A jornalista paraibana Rachel Sheherazade declarou à Justiça estar passando por um período de “instabilidade financeira”. O relato foi feito ao solicitar o benefício da Justiça gratuita (destinado a pessoas que não conseguem arcar com os custos de um processo) em uma ação contra o Facebook.
Segundo o pedido, apresentado no dia 3 de julho, Sheherazade alegou que o pagamento das taxas processuais, no valor de R$ 536,75, poderia comprometer o sustento de sua família. A jornalista citou mais de dois anos de desemprego e afirmou ser ré em ações trabalhistas após ter sofrido um suposto “golpe comercial”.
No processo, ela explicou que investiu R$ 1 milhão em uma faculdade e, posteriormente, foi indevidamente colocada como sócia do empreendimento, herdando dívidas que não eram de sua responsabilidade.

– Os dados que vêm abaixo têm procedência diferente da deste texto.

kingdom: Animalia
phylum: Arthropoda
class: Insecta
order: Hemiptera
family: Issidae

A ação judicial é contra o Facebook, por bloqueio de conta na plataforma. Embora a Justiça tenha determinado o restabelecimento do perfil, Rachel recorreu pedindo uma indenização de R$ 20 mil por danos morais. A nova decisão ainda não foi publicada.

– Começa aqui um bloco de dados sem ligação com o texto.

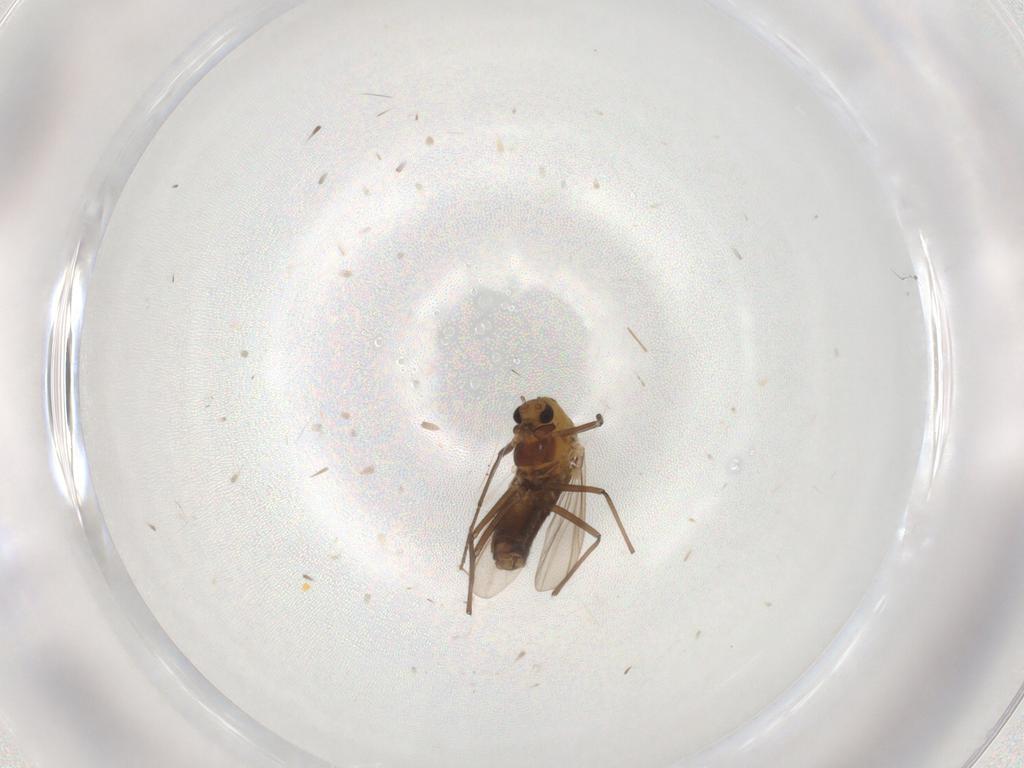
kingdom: Animalia
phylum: Arthropoda
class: Insecta
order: Diptera
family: Chironomidae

A Justiça exigiu documentos como extratos bancários, faturas do cartão de crédito e a última declaração do imposto de renda para aprovar o benefício. Diante da exigência, Sheherazade desistiu do pedido e efetuou o pagamento das taxas judiciais.
Dias depois da solicitação, a jornalista foi anunciada como nova apresentadora da Record, à frente da nova temporada do programa Acumuladores, que estreou em 17 de julho.